**Problem details**
Return, word for word, the line containing "potted succulent [265,344,292,381]" and every line after it through the last line of the records below.
** Opening Input data block **
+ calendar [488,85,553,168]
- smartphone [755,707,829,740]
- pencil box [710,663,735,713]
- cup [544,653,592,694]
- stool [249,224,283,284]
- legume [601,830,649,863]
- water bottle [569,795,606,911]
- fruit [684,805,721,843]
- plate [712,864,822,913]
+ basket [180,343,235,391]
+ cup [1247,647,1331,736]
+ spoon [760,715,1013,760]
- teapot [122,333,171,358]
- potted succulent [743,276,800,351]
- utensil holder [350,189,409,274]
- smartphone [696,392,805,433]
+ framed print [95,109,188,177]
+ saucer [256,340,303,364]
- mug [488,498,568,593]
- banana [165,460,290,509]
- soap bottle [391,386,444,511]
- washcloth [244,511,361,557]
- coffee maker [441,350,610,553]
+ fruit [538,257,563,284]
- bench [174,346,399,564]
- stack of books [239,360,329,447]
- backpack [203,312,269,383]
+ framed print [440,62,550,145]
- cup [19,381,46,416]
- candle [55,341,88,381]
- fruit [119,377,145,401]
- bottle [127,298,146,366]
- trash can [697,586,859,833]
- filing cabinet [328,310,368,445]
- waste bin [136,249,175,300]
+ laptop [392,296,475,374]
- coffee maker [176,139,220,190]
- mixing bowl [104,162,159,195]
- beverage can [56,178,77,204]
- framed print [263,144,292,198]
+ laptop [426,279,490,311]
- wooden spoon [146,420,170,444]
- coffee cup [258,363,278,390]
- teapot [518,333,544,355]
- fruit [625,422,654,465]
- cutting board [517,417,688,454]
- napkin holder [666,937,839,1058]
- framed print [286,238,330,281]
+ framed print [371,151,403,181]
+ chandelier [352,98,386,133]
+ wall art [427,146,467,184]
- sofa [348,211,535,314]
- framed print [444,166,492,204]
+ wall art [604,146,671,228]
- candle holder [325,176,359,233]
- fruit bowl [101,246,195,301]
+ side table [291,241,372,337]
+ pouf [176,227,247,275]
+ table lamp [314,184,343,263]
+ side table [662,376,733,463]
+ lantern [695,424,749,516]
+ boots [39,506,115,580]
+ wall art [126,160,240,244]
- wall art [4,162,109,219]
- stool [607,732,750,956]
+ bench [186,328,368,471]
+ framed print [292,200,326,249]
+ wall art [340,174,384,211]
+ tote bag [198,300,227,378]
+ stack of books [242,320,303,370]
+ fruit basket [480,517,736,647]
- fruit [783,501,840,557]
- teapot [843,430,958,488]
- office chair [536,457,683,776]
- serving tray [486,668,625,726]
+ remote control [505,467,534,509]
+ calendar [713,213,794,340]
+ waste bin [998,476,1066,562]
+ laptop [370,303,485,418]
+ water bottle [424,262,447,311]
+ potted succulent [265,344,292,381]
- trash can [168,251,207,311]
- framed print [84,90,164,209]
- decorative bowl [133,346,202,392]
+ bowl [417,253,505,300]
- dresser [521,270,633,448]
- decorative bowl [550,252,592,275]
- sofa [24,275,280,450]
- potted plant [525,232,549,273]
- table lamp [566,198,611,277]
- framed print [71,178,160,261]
** Closing Input data block **
**Response**
+ potted succulent [265,344,292,381]
- trash can [168,251,207,311]
- framed print [84,90,164,209]
- decorative bowl [133,346,202,392]
+ bowl [417,253,505,300]
- dresser [521,270,633,448]
- decorative bowl [550,252,592,275]
- sofa [24,275,280,450]
- potted plant [525,232,549,273]
- table lamp [566,198,611,277]
- framed print [71,178,160,261]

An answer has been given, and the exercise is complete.